_RECORDS SUPPLIED_:
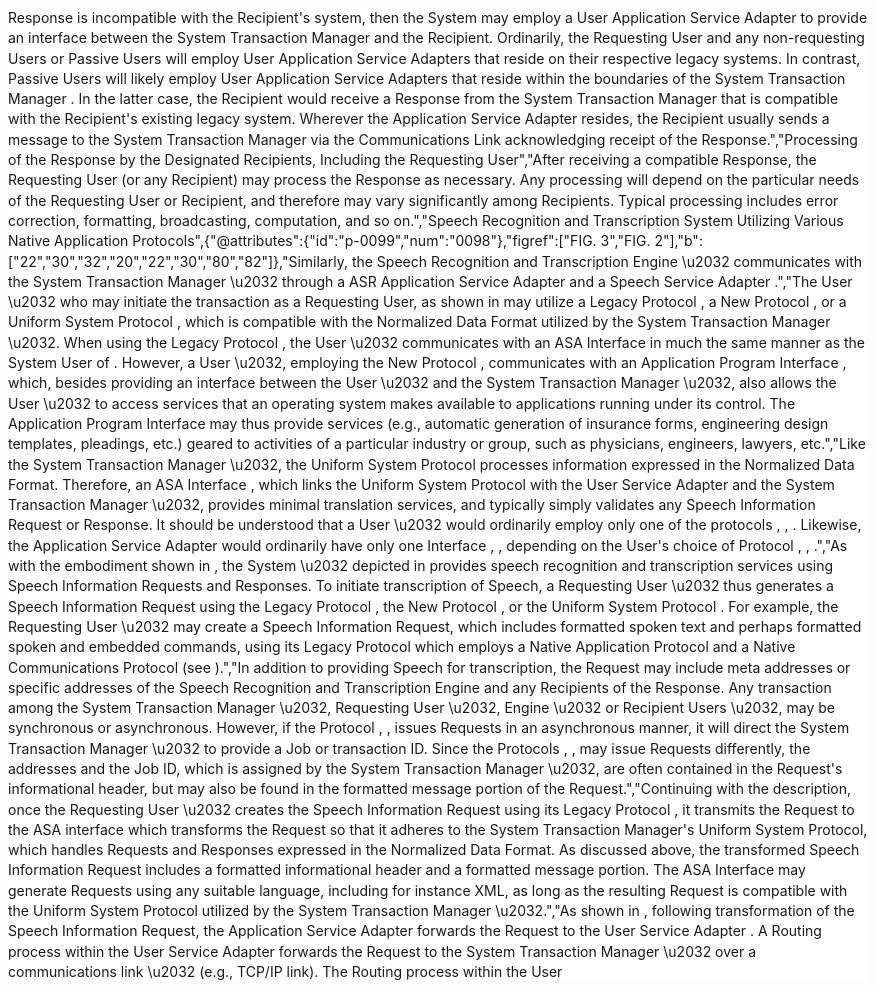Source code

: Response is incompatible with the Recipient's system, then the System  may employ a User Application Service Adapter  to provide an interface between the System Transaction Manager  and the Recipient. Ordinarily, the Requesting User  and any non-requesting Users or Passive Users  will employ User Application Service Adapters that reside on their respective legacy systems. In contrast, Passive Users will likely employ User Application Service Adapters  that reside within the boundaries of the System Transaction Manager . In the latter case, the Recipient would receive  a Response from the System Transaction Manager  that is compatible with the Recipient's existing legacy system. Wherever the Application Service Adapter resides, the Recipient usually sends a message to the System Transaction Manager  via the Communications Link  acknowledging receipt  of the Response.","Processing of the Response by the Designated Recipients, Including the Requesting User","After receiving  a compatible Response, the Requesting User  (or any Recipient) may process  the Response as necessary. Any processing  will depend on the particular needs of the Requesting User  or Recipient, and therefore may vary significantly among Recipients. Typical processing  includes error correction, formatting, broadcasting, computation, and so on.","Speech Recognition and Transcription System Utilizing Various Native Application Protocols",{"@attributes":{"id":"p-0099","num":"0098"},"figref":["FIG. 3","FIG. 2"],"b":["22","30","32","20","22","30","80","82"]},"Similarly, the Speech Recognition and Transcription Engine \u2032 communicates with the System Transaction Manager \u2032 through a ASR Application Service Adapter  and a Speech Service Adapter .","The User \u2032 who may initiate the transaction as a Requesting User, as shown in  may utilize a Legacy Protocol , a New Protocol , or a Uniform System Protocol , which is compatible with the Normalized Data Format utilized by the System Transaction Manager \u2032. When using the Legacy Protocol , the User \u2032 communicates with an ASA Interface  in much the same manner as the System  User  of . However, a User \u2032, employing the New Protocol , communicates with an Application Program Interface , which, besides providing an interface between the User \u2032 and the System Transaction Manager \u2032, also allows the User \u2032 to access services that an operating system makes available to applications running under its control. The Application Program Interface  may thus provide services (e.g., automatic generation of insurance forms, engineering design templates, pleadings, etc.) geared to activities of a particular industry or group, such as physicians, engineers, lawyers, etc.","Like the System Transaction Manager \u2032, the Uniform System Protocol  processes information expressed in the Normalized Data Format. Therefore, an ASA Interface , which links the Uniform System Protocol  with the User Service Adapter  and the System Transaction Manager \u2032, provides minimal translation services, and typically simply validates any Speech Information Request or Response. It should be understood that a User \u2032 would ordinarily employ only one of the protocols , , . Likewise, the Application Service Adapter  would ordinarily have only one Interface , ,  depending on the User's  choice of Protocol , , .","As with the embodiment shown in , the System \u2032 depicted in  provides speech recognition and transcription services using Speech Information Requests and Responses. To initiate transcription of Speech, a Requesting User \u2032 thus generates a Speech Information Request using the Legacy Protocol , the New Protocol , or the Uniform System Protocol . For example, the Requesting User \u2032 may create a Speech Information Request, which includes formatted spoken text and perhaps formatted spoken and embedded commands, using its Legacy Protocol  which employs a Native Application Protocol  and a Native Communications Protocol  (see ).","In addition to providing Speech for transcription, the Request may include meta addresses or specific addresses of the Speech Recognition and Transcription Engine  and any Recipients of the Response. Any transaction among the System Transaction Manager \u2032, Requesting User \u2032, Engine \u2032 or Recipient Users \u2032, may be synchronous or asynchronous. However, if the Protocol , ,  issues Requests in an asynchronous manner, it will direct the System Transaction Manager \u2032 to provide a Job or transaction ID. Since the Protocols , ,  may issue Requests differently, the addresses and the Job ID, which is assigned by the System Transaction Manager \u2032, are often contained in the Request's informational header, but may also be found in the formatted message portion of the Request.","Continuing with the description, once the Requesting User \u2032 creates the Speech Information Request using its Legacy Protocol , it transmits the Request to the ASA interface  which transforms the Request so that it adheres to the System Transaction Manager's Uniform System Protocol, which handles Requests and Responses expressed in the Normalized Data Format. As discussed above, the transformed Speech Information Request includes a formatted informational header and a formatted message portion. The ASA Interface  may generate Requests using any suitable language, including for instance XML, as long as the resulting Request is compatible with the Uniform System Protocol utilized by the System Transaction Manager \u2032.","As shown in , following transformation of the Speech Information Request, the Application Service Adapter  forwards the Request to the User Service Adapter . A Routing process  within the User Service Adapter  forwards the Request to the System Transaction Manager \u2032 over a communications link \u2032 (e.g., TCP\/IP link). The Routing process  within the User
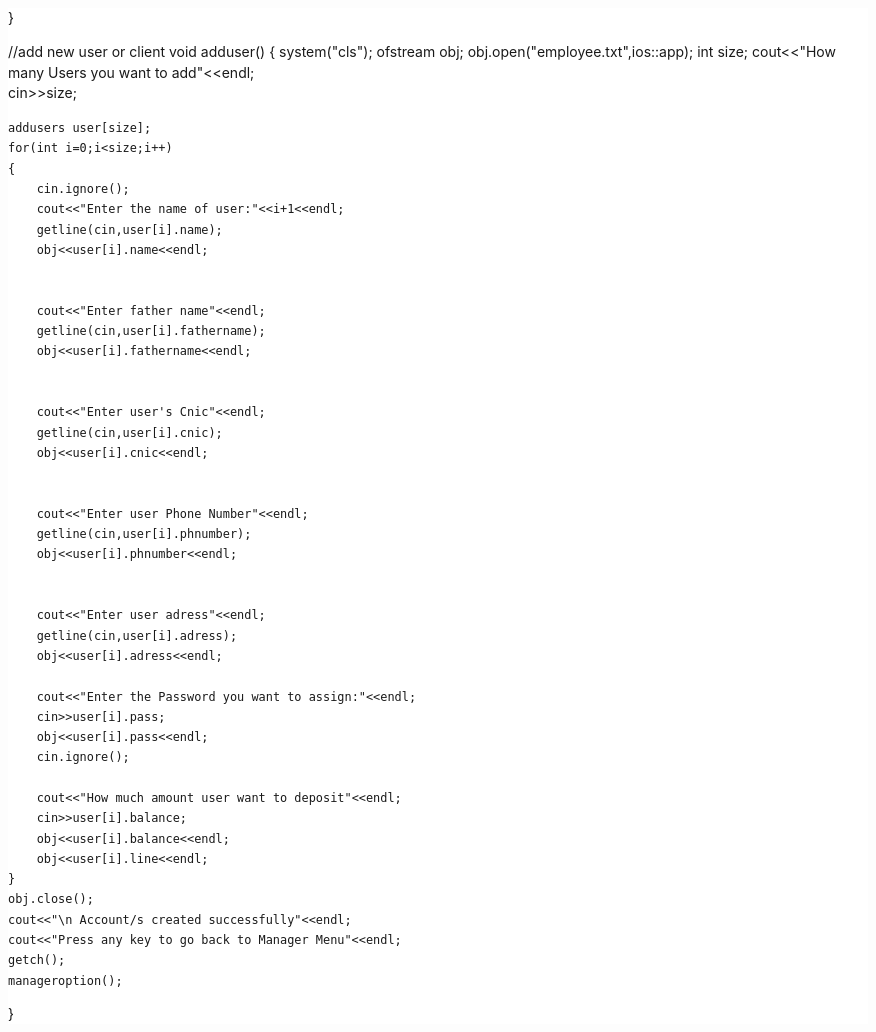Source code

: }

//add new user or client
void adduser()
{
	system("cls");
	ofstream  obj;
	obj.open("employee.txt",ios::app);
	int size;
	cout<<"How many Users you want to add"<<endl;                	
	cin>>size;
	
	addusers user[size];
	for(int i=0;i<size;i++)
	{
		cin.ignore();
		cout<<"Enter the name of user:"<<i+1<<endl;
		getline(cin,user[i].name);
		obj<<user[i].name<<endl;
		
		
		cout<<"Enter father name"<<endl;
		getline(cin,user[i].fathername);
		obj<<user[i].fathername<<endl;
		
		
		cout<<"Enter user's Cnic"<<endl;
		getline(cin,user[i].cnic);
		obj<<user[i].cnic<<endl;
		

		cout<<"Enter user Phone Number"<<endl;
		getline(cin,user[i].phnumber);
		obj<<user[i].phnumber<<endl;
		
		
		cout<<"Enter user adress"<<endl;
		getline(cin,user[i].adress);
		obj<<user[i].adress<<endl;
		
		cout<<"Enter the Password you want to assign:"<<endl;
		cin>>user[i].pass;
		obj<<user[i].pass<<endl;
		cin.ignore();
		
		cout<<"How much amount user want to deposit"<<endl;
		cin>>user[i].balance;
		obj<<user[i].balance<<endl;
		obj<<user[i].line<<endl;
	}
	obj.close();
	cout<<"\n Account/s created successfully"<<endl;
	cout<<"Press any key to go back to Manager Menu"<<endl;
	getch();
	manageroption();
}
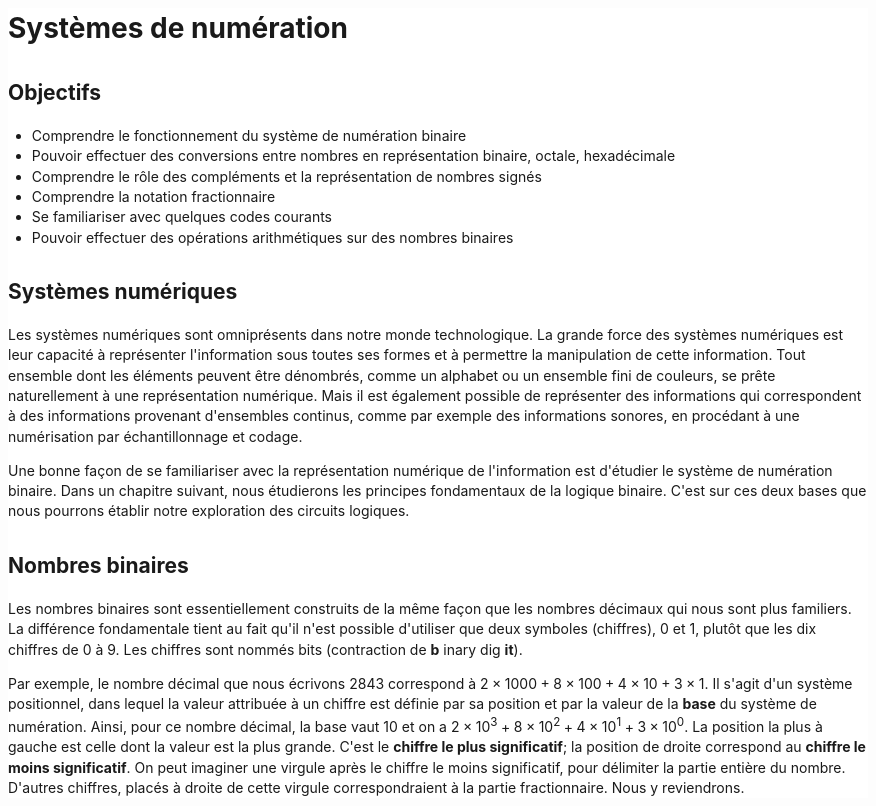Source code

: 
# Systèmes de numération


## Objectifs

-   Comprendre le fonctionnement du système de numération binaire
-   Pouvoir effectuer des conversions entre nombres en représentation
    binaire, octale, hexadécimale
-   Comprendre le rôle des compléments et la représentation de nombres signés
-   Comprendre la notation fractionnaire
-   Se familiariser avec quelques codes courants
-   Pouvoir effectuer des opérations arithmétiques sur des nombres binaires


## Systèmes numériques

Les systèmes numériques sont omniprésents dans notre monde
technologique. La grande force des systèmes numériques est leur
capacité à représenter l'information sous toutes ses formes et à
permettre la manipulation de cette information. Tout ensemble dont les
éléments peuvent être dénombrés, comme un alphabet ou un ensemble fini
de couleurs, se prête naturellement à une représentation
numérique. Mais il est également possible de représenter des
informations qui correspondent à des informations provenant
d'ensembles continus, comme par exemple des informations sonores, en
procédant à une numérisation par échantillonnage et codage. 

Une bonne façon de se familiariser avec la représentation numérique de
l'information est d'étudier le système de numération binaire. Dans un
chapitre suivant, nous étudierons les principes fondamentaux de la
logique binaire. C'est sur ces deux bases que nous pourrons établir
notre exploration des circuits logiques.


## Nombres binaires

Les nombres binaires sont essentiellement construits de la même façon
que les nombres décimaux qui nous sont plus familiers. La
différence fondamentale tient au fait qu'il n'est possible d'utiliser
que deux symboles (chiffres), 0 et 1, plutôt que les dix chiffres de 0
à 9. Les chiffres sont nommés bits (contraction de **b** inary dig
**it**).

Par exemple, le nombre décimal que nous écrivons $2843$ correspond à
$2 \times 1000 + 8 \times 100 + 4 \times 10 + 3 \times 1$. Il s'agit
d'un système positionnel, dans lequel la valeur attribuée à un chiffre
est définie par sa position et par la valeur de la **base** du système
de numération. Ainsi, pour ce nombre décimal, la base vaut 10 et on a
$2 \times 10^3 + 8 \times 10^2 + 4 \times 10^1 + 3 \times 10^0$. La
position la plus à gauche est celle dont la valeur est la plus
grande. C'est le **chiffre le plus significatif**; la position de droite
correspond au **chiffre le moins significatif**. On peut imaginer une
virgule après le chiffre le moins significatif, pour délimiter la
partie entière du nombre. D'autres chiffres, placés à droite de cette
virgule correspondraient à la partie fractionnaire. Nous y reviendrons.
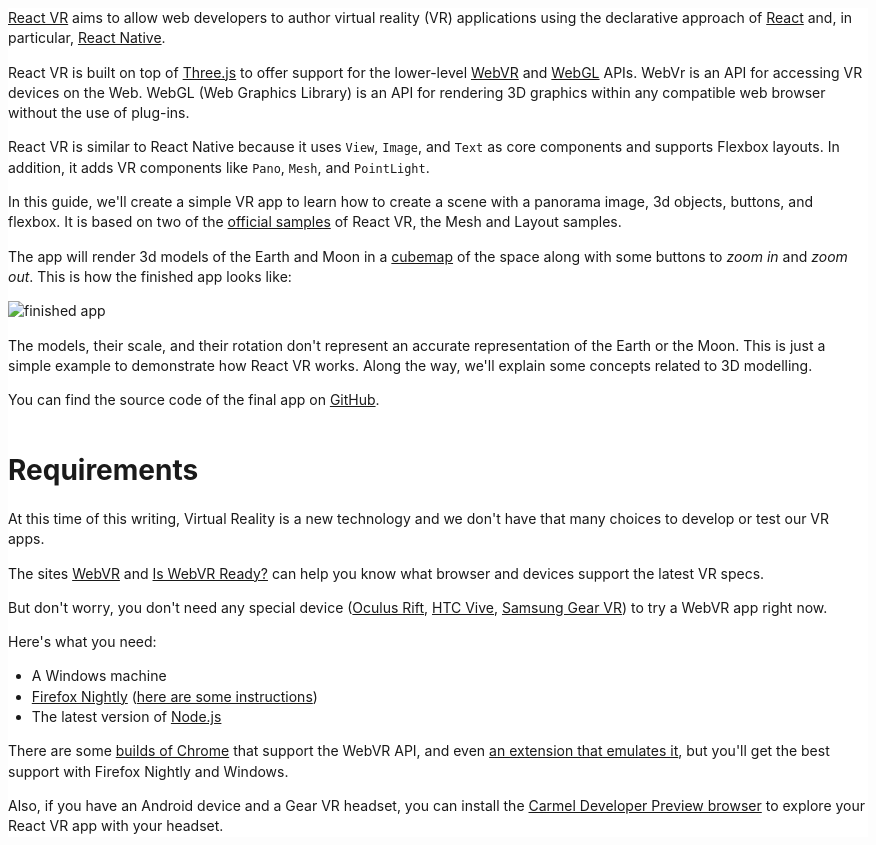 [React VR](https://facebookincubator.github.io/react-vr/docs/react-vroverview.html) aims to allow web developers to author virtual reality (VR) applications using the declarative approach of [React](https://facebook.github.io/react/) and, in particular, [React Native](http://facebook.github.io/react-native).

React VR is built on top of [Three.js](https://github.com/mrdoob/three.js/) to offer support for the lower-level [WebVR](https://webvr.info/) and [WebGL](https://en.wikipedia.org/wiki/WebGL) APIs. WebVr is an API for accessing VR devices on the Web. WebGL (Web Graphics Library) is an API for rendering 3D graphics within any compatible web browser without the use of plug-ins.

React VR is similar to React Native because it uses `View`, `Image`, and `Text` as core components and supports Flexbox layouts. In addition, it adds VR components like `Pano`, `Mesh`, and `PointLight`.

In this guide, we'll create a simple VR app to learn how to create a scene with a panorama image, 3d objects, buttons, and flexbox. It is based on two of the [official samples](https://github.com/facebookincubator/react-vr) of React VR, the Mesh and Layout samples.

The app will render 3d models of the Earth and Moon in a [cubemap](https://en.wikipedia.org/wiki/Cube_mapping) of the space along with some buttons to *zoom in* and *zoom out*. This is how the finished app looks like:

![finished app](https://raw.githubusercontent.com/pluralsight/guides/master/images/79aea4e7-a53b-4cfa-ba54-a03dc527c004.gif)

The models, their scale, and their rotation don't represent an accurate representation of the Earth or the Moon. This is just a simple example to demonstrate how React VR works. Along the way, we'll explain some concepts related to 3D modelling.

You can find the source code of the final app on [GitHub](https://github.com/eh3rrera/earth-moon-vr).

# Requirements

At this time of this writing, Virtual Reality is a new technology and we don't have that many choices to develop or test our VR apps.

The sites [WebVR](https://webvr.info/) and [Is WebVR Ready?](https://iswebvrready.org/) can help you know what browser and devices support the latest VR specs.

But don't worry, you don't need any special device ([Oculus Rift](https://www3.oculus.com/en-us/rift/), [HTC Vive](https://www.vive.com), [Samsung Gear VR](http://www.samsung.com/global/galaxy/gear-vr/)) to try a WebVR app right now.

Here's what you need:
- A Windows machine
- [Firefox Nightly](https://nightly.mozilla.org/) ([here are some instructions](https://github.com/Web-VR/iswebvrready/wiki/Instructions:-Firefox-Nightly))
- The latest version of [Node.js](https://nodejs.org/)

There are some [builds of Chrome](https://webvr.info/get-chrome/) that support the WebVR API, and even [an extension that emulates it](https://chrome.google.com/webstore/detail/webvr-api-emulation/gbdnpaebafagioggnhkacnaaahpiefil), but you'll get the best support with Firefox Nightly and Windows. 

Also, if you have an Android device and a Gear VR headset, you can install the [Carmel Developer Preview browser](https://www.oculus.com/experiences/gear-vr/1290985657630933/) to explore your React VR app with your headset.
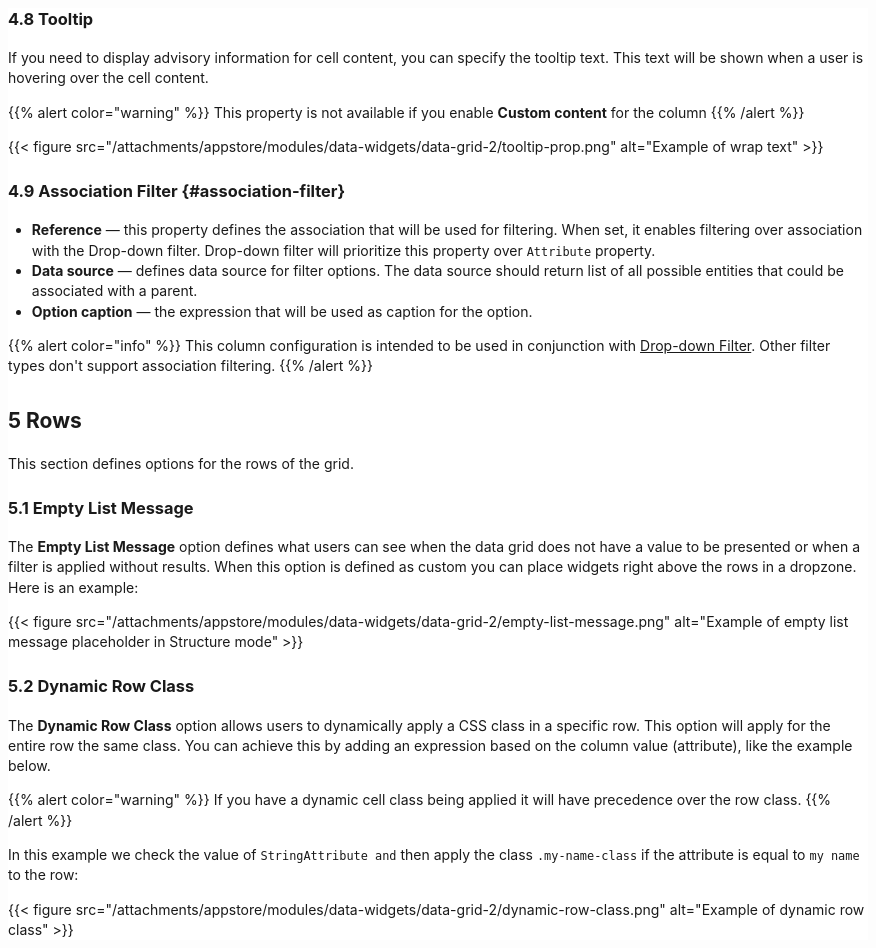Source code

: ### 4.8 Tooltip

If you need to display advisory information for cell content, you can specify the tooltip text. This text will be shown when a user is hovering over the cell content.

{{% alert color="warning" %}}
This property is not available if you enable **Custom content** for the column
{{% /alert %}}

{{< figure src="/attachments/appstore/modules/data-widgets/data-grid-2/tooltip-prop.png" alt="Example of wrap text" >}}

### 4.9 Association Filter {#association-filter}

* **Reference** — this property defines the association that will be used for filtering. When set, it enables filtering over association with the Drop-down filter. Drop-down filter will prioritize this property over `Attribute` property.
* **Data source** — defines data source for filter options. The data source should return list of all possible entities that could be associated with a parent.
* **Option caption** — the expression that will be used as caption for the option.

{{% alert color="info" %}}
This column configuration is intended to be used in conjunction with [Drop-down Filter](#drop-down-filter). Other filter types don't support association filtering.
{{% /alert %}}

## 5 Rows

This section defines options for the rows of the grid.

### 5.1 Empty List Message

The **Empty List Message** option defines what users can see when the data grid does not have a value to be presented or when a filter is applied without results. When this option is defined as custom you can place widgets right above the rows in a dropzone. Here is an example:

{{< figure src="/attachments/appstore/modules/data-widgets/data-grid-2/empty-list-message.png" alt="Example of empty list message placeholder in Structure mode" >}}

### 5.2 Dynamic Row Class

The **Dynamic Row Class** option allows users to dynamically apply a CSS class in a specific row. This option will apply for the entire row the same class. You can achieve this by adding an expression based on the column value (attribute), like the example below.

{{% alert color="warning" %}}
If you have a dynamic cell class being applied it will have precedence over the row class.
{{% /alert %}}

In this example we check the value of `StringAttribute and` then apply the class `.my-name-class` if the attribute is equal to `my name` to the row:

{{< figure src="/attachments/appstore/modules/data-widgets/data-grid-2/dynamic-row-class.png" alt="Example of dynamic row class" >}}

_WHAT YOU HAVE TO DO_:
Note every line in the material with "représenter" and copy it.

_SOLUTION TO THIS TASK_:
capacité à représenter l'information sous toutes ses formes et à
numérique. Mais il est également possible de représenter des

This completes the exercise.